Bristol Bay is the world’s greatest sockeye salmon run, providing more than 50 percent of the world’s sockeye salmon supply. For the last six years in a row, it has seen more than 50 million salmon return, with several of those returns record breaking.
Meanwhile, the Pebble Partnership has been pursuing a massive, open-pit gold, copper and molybdenum mine at the headwaters of these pristine river systems for almost two decades. After scientific study and careful consideration, in 2014, the EPA proposed protections for the surrounding waters from toxic waste and destruction from large-scale development of the mine. At the start of the Trump Administration, however, then-Pebble Partnership CEO Tom Collier had a private, closed-door meeting with then EPA-administrator Scott Pruitt. As a result of that meeting, the EPA withdrew its own proposed protections, which had been requested by Bristol Bay Tribes and fishermen, and strongly supported by Alaskans across the state and millions of Americans. Shortly afterwards, Pebble applied for a permit.
Last September, Collier and Northern Dynasty Minerals (Pebble’s parent company) CEO Ron Thiessen were caught on tape bragging about their cozy relationships with Alaska Governor Mike Dunleavy, the White House, Army Corps officials and Alaska politicians, and expressing confidence that their political relationships would help grease them through the permitting process. They also revealed that their actual plans for the mine were not for the 20-year mine plan they had proposed, but, instead, for a 200-year mine that would result in more than 10 billion tons of toxic waste being stored behind an earthen dam at the headwaters of Bristol Bay forever.

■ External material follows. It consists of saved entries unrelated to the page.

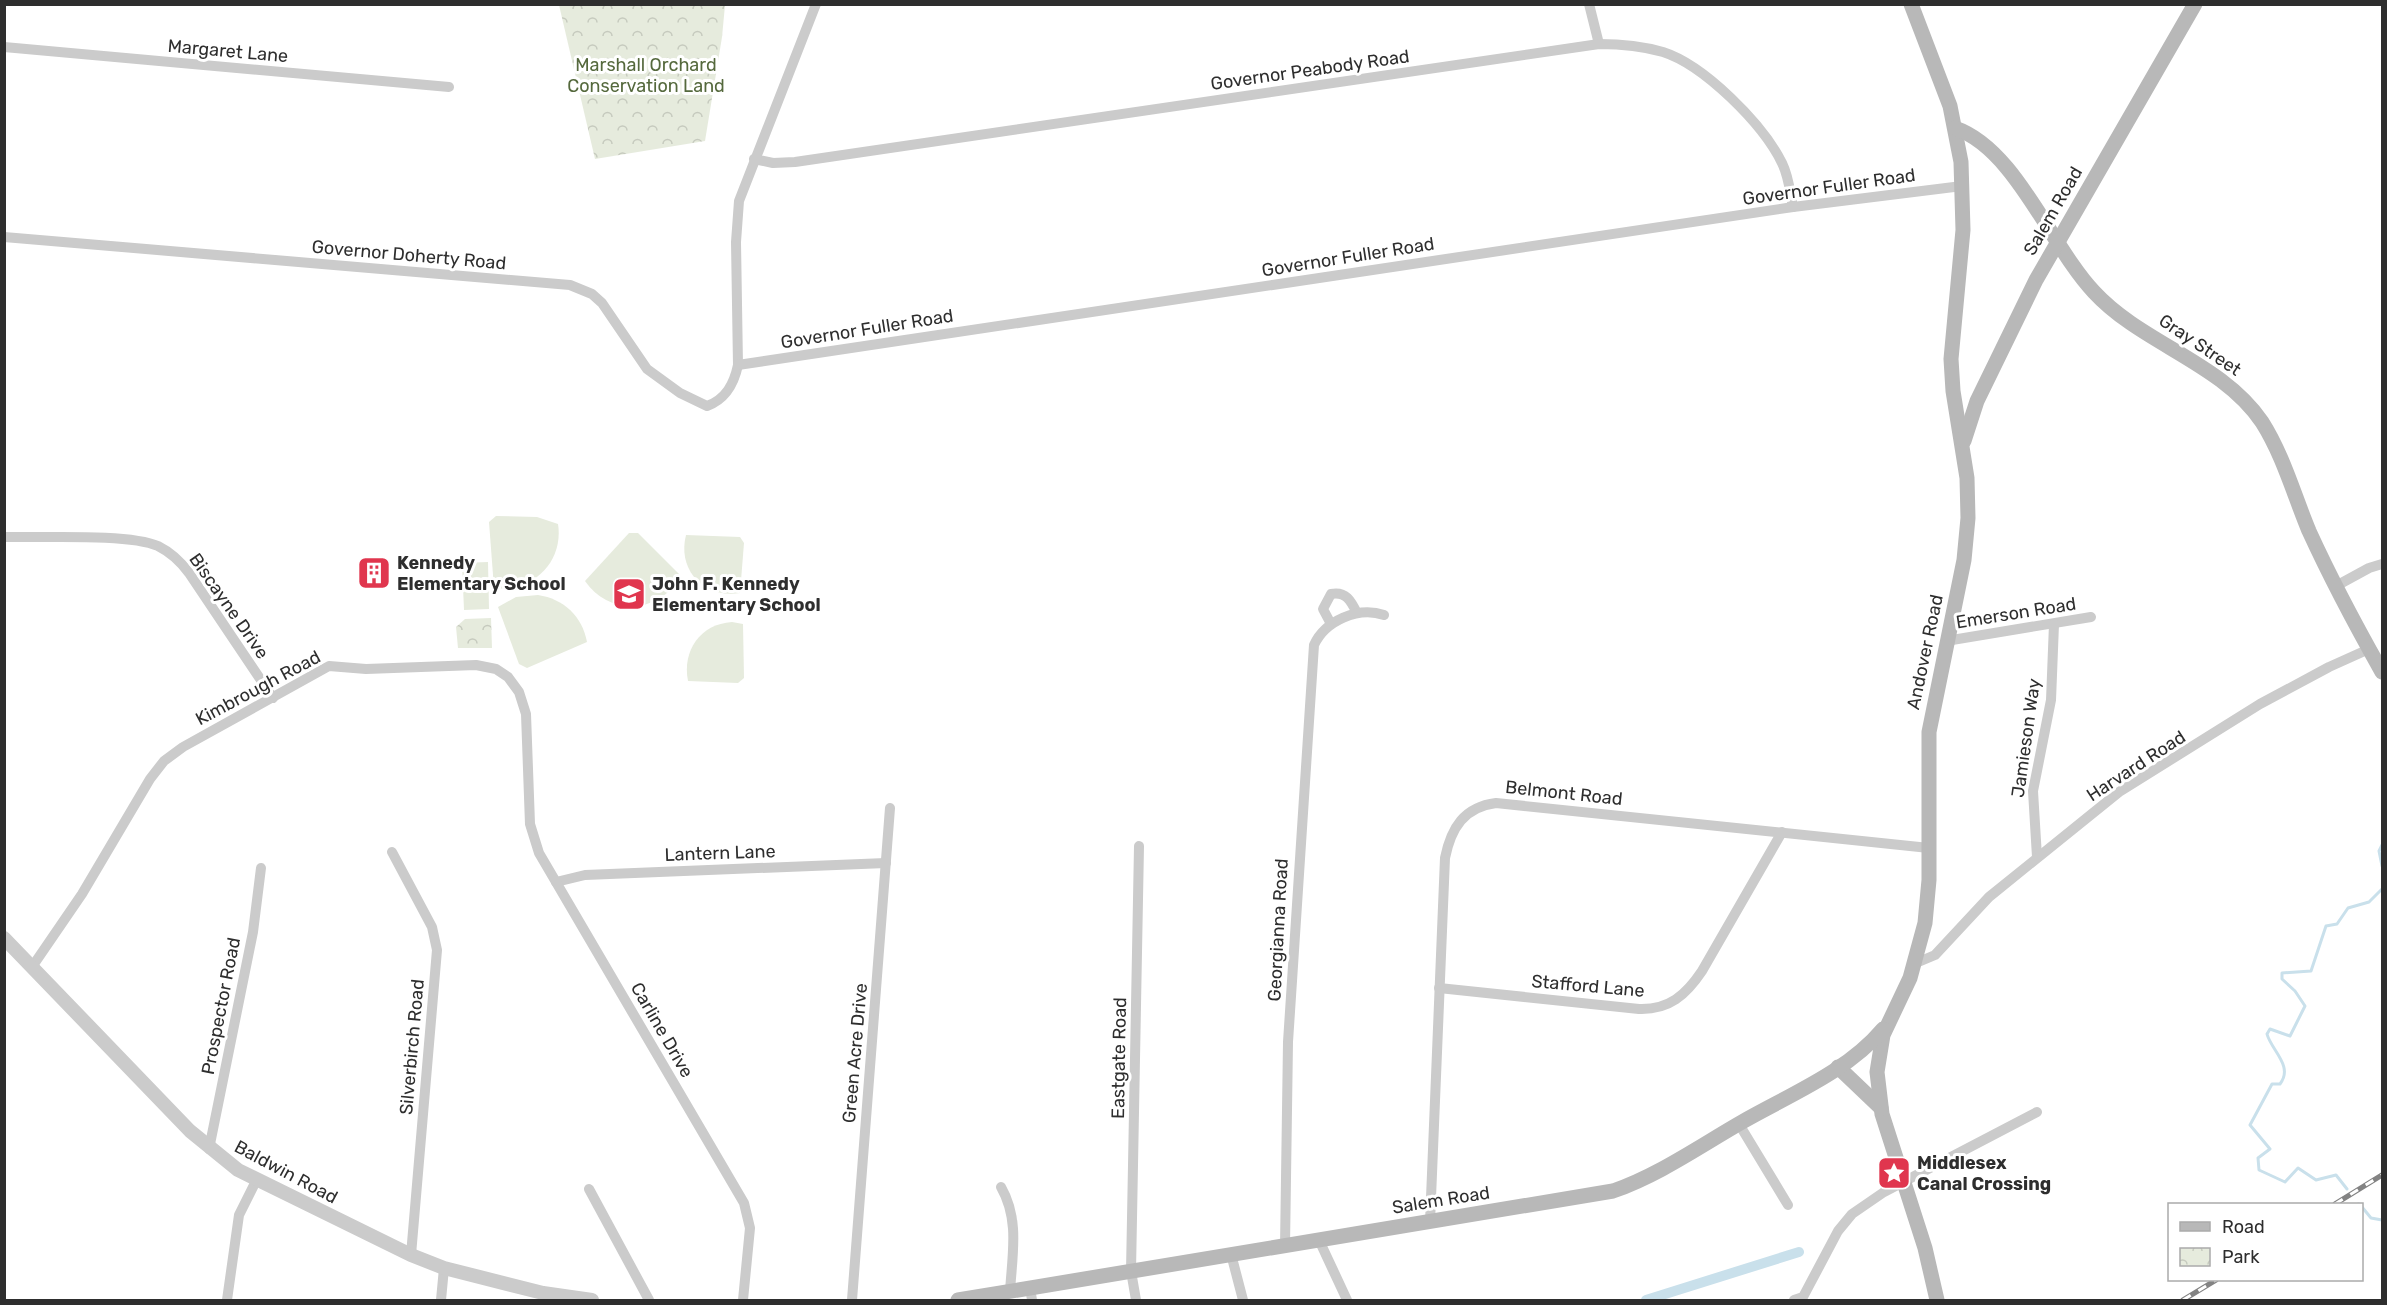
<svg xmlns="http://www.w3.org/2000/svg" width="2387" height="1305" font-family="Rubik,sans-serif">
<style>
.park{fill:url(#park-crowns)}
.pitch{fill:#e6ebdd}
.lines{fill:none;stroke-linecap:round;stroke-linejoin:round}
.stream{stroke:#c9e0eb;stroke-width:3}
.canal{stroke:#c9e0eb;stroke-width:10}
.minor{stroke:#cbcbcb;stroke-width:10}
.tertiary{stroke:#cbcbcb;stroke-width:14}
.secondary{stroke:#b8b8b8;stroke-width:15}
.rail-casing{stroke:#838383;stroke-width:5}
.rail{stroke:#fff;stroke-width:3;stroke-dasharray:9;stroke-linecap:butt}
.labels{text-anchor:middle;stroke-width:6;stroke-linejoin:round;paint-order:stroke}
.street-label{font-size:18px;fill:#2e2e2e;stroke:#fff}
.park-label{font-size:18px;fill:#55693d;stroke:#fff}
.poi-label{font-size:18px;font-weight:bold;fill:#2e2e2e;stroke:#fff;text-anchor:start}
</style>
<defs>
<pattern id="park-crowns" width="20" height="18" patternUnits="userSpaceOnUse" patternTransform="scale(1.5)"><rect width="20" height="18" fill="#e6ebdd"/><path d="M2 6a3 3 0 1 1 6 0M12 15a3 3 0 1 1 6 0" fill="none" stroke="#c6cabe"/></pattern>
</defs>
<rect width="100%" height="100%" fill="#fff"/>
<g class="park">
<polygon points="559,5 725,5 722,37 705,141 595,159"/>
<polygon points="491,618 492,648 458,648 456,627 465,619"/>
</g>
<g class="pitch">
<path d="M496 516 537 517 558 524C564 562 532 593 494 588L489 522Z"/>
<path d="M629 533H638L681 576C659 614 610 617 585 581Z"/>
<path d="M686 535 740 537 744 543 740 593C704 599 677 570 686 535Z"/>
<polygon points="488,562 489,609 464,610 462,563"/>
<path d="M538 595C564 599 582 616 587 642L527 668 519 664 498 607 516 597Z"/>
<path d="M732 622 743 624 744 678 738 683 688 681C682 651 700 624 732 622Z"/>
</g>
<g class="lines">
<g class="stream">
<polyline points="2382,845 2379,851 2382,866"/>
<path d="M2347 1189 2336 1175 2316 1180 2298 1168 2285 1182 2259 1170 2258 1158 2270 1149 2250 1125 2272 1084H2280C2294 1066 2271 1050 2267 1034L2270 1029 2290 1036 2305 1006 2295 991 2282 979V973L2311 971 2326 926 2337 924 2348 908 2369 902 2382 889"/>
<polyline points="2358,1204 2359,1204"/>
<polyline points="2362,1207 2371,1218 2382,1220"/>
</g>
<polyline class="canal" points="1646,1300 1799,1252"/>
<g class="minor">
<polyline points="1589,4 1599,44"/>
<polyline points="4,47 449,87"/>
<path d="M754 159 773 163 795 162 1599 44C1620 44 1642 46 1663 52 1704 65 1763 124 1782 163 1789 177 1790 192 1793 207"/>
<path d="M4 237 570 285 592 294 602 303 647 369 680 393 707 406C726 399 734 384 738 365L736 242 739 201 816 4"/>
<polyline points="738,365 1793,207 1962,186"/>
<path d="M4 537C40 538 129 533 158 546 170 552 181 562 189 573L273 698"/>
<polyline points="2336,586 2369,568 2382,564"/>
<path d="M1331 624 1323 609 1331 594C1346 591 1351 601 1357 613"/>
<polyline points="1946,641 2091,617"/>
<polyline points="392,852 432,927 437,950 411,1255"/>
<polyline points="2037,857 2033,791 2051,700 2054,624"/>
<polyline points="556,882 585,875 886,863"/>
<polyline points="1916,963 1935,955 1989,897 2119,792 2260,704 2329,667 2369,649"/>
<polyline points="32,967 82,894 150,779 164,761 183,747 329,666 366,669 476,665 496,669 508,677 519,692 526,714 530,824 539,853 744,1203 750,1228 743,1300"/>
<path d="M1439 988 1639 1009C1669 1010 1686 995 1702 971L1782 832"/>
<polyline points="1739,1124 1788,1205"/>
<polyline points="209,1149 253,932 261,868"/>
<path d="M1001 1187C1020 1220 1012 1256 1010 1292"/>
<polyline points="589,1189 649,1300"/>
<path d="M1430 1222 1445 858C1451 828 1464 807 1496 803L1929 848"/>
<polyline points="1319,1240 1347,1300"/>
<path d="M1285 1246 1288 1042 1314 645C1325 621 1358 606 1384 615"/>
<polyline points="1231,1254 1243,1300"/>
<polyline points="1030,1288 1032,1300"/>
<polyline points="227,1300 239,1215 256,1181"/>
<polyline points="441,1300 444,1268"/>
<polyline points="852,1300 890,808"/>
<polyline points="1136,1300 1131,1271 1139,846"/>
<polyline points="1794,1300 1803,1297 1838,1231 1852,1214 1884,1192 2037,1112"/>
</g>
<polyline class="tertiary" points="4,938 190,1131 238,1170 411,1255 444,1268 543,1293 592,1300"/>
<g class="secondary">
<polyline points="1911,4 1950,106 1961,162 1963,230 1951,359 1953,391 1967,478 1968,518 1964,560 1929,732 1929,880 1925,923 1910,978 1883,1035 1877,1072 1882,1114 1925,1248 1937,1300"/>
<path d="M1955 128C2016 149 2051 247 2094 292 2142 344 2221 362 2262 422 2283 455 2294 495 2309 531 2331 579 2356 626 2382 672"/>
<polyline points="1964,441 1977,401 2036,280 2195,4"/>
<polyline points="1838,1067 1881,1108"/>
<path d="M958 1300 1613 1191C1659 1175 1700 1146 1742 1122 1789 1095 1847 1072 1883 1029"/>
</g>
<defs>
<g id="rail">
<polyline points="2335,1204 2382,1175"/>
<polyline points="2183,1300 2216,1280"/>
</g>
</defs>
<use href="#rail" class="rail-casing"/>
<use href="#rail" class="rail"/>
</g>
<defs>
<symbol id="building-square" viewBox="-11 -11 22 22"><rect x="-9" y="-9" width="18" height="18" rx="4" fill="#e0364e" stroke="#fff"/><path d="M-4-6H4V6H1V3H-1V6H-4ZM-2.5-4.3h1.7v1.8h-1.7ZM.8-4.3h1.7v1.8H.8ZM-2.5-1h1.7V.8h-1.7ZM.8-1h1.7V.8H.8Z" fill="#fff"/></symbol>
<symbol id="school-square" viewBox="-11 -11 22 22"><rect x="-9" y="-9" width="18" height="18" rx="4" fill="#e0364e" stroke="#fff"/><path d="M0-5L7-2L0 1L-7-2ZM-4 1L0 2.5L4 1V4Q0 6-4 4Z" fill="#fff"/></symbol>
<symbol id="sight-square" viewBox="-11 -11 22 22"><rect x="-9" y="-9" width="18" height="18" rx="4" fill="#e0364e" stroke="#fff"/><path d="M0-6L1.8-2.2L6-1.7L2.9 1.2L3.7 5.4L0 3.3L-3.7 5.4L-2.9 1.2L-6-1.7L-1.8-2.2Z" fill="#fff"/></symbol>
</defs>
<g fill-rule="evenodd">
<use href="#building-square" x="355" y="554" width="38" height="38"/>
<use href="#school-square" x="610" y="575" width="38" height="38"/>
<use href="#sight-square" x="1875" y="1154" width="38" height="38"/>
</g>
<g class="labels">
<g class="street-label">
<text transform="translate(228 51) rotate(5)" y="6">Margaret Lane</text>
<text transform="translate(1310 70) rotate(-8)" y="6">Governor Peabody Road</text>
<text transform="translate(1829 187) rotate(-8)" y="6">Governor Fuller Road</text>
<text transform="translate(2053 211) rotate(-60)" y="6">Salem Road</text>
<text transform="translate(409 255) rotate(5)" y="6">Governor Doherty Road</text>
<text transform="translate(1348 257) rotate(-9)" y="6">Governor Fuller Road</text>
<text transform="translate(867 329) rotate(-9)" y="6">Governor Fuller Road</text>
<text transform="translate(2200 345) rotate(34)" y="6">Gray Street</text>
<text transform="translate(229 606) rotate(55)" y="6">Biscayne Drive</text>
<text transform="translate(2016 613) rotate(-9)" y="6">Emerson Road</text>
<text transform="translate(1925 652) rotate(-78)" y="6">Andover Road</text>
<text transform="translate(258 688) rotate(-28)" y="6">Kimbrough Road</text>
<text transform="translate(2026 738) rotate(-82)" y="6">Jamieson Way</text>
<text transform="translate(2136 766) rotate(-33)" y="6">Harvard Road</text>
<text transform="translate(1564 793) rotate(6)" y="6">Belmont Road</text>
<text transform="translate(720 853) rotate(-2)" y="6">Lantern Lane</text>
<text transform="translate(1278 930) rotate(-87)" y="6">Georgianna Road</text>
<text transform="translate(1588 986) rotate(5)" y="6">Stafford Lane</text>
<text transform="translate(221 1006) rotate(-79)" y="6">Prospector Road</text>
<text transform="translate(662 1030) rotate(60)" y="6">Carline Drive</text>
<text transform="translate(412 1047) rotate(-85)" y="6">Silverbirch Road</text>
<text transform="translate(855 1053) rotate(-85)" y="6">Green Acre Drive</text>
<text transform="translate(1119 1058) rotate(-89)" y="6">Eastgate Road</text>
<text transform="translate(286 1172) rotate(28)" y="6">Baldwin Road</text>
<text transform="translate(1441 1200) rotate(-9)" y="6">Salem Road</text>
</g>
<g class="park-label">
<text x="646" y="71">Marshall Orchard<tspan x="646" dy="21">Conservation Land</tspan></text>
</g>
<g class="poi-label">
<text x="397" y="569">Kennedy<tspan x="397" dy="21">Elementary School</tspan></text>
<text x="652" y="590">John F. Kennedy<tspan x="652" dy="21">Elementary School</tspan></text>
<text x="1917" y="1169">Middlesex<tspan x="1917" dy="21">Canal Crossing</tspan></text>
</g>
</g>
<rect width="2387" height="1305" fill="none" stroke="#2e2e2e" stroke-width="12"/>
<rect x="2168" y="1203" width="195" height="78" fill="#ffffff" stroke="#ababab" stroke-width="1.5"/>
<rect x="2180" y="1222" width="30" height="9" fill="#b8b8b8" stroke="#ababab" stroke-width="1.5"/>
<text x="2222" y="1233" font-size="18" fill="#2e2e2e">Road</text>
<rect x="2180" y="1248" width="30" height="18" fill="url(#park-crowns)" stroke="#ababab" stroke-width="1.5"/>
<text x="2222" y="1263" font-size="18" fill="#2e2e2e">Park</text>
</svg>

“The proposed Pebble Mine is a toxic, region-killing project proposed and promoted by people who have proven, with their own words, that they are liars who were relying on cozy political relationships to outweigh the documented fact that Pebble would irreparably harm Bristol Bay,” Bristol said. “Even their own investors have sued them for lying. The only way to prevent Pebble from dragging Alaskans through this broken, fatally flawed ‘process’ yet again is for the EPA to follow its own scientific recommendations and to veto the project, and for legislators to follow the leadership of the Tribes, fishermen, and residents of Bristol Bay, and protect its waters in perpetuity. We urge President Biden and Congress to act swiftly and decisively to enact lasting protections for this one-of-a-kind American treasure, which is home to a vibrant Indigenous culture, provides more than 14,000 American jobs, and produces more wild salmon than anywhere else in the world.”